▶ List of tasks:
- a) Answer these questions from the case study abstract, one per line:
(i) How much time did teachers have to move from face-to-face classroom teaching to online teaching as lockdown began?
(ii) What grade range does the school teach?
(iii) Which model cited to Grawe (2007) was used to adapt the intervention?
- b) According to the case study abstract, why did teachers have to teach face-to-face and online at the same time after the lockdown was lifted?
Text for analysis START
Jenny Venter
Affiliation: University of South Africa
Occupation: Industrial and Organisational Psychologist and Lecturer in Applied Neurosciences and Psychological adjustment at work.
Abstract:
Case study presentation: Adapting Appreciative Inquiry to alleviate the impact of burnout in teachers.
Context: The school is a private, faith-based school in South Africa who teaches students from Grade 0 to Grade 12. After covid, teachers were trying to come to grips with the burnout they had experienced during the constant emerging changes of Covid. During Covid teachers had to move from face-to-face classroom teaching to online teaching in a matter of 3 weeks as lockdown in South Africa commenced. After the lock down was lifted teachers were faced with teaching face-to-face as well as online simultaneously to accommodate students from vulnerable families who could not return to school when lock down regulations were alleviated, had to co-regulate students who had to maintain social distancing and were unable to see each other’s and teachers’ facial expressions properly due to the wearing of masks, and had to process the risks to their own health and safety.
During various waves teachers had to contend with temporary lockdown’s that disrupted exams and teaching due to covid regulations. Their nervous systems had to contend with a state of continuous instability and an impossibility of creating routine within the teaching environment.
At the point of the intervention, covid restrictions have been lifted completely and extra-curricular activities were resuming. Teachers found returning to “normal” extremely stressful as change fatigue and chronic stress have taken its toll. The Executive of the School was looking for an intervention to assist teachers through the transition to “normal”.
Intervention: The case study that will be presented used a condensed Appreciative Inquiry format adapted based on applied neuroscience principles. The applied neuroscience models and theories integrated for the adaptation of the intervention were:
Polyvagal theory (Porges, 2021)
The consistency-theoretical model (Grawe, 2007)
Functional large scale neural networks (Menon, 2011; Arden, 2019)
Neuro-narrative therapy (Zimmerman, 2018).
Text for analysis END
Listed entries START
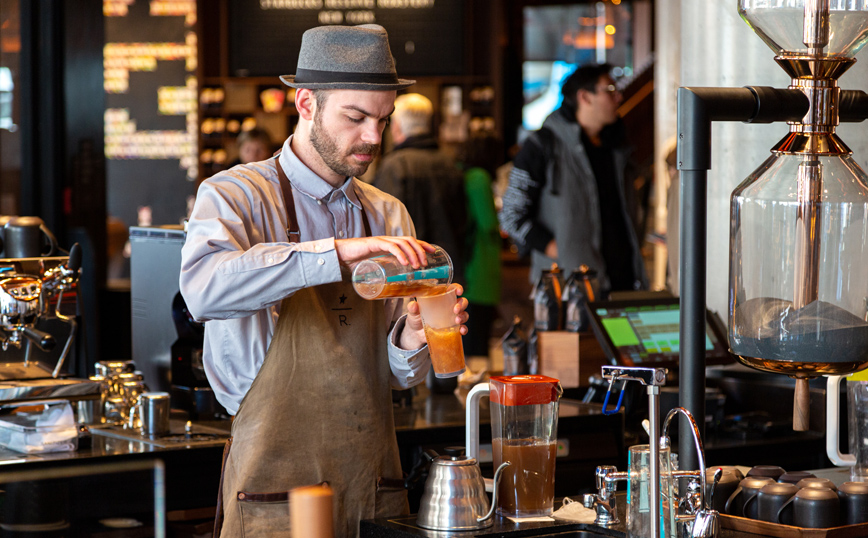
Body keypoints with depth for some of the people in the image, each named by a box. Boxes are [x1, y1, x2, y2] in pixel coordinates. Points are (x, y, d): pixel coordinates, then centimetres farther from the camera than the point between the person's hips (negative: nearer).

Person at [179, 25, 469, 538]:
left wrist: (411, 342, -12)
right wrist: (338, 252, -34)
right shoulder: (237, 196, -5)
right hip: (276, 484, -5)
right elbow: (205, 289, -28)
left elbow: (399, 374, 12)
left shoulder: (387, 216, 11)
Listed entries END
▶ Exercise responses:
- a)
(i) 3 weeks
(ii) Grade 0 to Grade 12
(iii) The consistency-theoretical model

- b) Some students from vulnerable families could not return to school when lockdown regulations were eased. Teachers taught face-to-face and online at the same time to accommodate those students.